It was my impression that you arranged with the school district for ABA. How many hours a week are they giving you? Are these hours primarily at home (with generalization to school) or at school as pull-outs, and how many hours of parent training are in the package? Is the person supervising the program a BCBA (Board Certified Behavior Analyst)? How many years have they been doing this, and have they worked with students at your child’s level of functioning? How are they managing unstructured parts of the school day such as recess and lunch? Are teachers encouraged to list concerns?
Did your child have prior ABA programming as a preschooler? At school or at home, and for how many hours per week? Were you involved in n the programming, and were your contributions as a member of the team valued?
It is typical for a student in our public schools to also have access to OT and ST, which will work on social skills development, whether or not they are in a mainstream classroom.The iep will typically provide for both pull-out sessions and work on generalization to the social atmosphere of a classroom, on both remediation and accommodation. Parents have also had educators sent to conferences or gotten grants to go to conferences themselves. The Penn State Autism Conference seems especially popular. Iep’s will also address less structured times of the day such as recess or lunch, and provide support for the classroom teacher when projects will involve group work.
Also, it bothers me that your district has instructed you not to work on academics outside of homework and to concentrate on social skills. (Do they actually mean behavioral compliance?)Your family would seem to do a great job of teaching social skills to a child without an ASD, as evidenced by your other S. If you knew how to do this without explicit instruction and input, you would have done this already.
Sorry, but that instruction just seems more than a bit patronizing even if it is coming from the school’s behaviorist, and especially if they are not directing you to “extended day” programs or one on one home programming, although they might mean that it is not productive to allow your child to spend all his time at home following his own agenda without interruption and without learning to accommodate feed-back from other people.
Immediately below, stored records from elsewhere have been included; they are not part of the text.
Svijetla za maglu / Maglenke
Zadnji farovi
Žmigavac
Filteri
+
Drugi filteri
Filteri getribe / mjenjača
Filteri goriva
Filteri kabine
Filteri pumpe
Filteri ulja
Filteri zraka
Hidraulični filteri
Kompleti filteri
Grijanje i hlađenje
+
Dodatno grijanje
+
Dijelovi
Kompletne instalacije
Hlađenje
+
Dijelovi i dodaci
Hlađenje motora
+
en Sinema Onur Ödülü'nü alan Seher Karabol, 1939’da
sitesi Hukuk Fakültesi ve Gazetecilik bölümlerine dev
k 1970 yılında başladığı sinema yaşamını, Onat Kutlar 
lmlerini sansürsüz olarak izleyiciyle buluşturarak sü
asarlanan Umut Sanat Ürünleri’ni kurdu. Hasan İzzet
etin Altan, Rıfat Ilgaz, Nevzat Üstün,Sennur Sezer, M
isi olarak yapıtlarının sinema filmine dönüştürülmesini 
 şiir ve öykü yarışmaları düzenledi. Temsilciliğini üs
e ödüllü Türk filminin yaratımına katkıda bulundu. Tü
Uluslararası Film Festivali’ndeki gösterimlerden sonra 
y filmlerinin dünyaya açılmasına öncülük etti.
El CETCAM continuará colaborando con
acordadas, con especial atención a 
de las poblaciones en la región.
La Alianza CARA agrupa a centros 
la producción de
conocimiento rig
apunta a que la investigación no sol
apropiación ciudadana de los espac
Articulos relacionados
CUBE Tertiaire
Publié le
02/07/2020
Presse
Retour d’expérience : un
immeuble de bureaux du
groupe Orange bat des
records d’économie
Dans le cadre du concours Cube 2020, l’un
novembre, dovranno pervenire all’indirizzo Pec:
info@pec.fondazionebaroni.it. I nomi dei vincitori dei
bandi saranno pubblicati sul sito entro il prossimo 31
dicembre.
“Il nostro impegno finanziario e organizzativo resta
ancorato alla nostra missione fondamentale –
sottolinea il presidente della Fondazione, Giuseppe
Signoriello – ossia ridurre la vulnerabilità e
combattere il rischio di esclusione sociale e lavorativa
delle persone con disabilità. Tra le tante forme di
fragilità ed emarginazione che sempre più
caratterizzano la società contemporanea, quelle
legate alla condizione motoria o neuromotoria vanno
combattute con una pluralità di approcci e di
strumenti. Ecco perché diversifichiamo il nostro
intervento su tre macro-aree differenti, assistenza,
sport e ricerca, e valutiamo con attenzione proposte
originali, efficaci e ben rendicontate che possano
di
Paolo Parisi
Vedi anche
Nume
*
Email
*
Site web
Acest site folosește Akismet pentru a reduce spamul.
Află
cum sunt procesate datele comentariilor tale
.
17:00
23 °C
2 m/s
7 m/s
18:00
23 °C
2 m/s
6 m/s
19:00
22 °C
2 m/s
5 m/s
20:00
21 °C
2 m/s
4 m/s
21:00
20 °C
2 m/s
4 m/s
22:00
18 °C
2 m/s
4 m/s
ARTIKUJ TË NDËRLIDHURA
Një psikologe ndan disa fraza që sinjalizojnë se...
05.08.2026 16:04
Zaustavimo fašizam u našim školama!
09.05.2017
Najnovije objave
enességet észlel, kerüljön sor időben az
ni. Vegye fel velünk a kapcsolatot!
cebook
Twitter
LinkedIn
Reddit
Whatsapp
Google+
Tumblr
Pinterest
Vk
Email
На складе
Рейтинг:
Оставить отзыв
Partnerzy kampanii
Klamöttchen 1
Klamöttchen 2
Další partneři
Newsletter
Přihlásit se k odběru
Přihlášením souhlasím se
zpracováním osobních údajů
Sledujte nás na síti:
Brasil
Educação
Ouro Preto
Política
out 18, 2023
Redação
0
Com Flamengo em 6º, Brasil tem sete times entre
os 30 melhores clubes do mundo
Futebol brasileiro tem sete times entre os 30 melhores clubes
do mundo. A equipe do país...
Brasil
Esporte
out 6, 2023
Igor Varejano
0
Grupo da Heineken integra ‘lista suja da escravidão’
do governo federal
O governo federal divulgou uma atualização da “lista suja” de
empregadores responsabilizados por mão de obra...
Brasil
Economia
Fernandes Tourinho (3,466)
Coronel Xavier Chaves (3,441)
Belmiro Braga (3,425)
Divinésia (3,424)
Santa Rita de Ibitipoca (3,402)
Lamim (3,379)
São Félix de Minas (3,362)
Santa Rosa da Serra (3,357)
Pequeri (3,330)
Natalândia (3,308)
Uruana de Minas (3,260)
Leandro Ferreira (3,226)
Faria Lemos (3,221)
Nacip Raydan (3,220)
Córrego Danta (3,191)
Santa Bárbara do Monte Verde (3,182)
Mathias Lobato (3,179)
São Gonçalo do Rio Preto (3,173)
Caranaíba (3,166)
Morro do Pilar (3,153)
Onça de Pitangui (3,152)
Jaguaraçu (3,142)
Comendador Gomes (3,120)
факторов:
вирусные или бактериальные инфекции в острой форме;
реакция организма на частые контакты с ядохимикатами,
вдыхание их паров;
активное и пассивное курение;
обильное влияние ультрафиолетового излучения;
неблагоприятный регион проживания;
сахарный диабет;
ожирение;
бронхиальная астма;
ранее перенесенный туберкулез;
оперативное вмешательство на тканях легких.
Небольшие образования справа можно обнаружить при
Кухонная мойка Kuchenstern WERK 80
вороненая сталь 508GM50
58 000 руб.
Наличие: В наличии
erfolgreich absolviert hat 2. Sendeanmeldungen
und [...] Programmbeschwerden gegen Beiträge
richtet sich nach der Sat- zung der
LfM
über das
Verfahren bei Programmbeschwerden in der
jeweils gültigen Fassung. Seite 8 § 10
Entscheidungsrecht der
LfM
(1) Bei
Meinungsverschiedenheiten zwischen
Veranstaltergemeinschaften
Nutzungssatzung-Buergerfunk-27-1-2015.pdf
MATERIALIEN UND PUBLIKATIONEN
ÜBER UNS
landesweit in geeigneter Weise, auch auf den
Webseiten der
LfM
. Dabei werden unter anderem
Sometimes parents flip normal expectations and do academic instruction at home (where there is less likelihood of sensory over-stimulation that would interfere with learning, and more latitude in accommodating initial difficulties and resistance) and program for generalization and development of social skills at school. I would also take an especially close look at what is happening during unstructured times of the day such as lunch and recess, and make sure there is programming for these times.
I don’t know how much you have already read about ABA, but if you are starting out I would recommend browsing the Different Roads to Learning catalog as well as the website suggested above. My own experience of running a full-time ABA program for a several years was that books are a start, but it is also necessary to “apprentice” to someone ho has practiced this with success for a number of years.
If you haven’t already, I would also read Neurotribes and In a Different Key. Also whatever Temple Grandin has written. Also (for an Aspie) Tony Attwood. From there, you can branch out into memoirs, including parent memoirs. There are several of these that describe ABA programs, and I would find it very surprising if you were to have an “aha” moment and decide that the child in a memoir exactly mirrors your child, but you might get some ideas of how parents work with schools. Ketchup is My Favorite Vegetableis a recent memoir that I seem to recall describes a parent who is working with an ABA program.
If you are serious about diving into ABA, I would also suggest reading some critics such as Barry Prizant. My own experience is that some of the criticisms are valid for some programs, although over the decades programming has become much less rigid. Many of us do end up synthesizing several approaches as we individualize programs.
Perhaps others would have different suggestions of favorite autism books.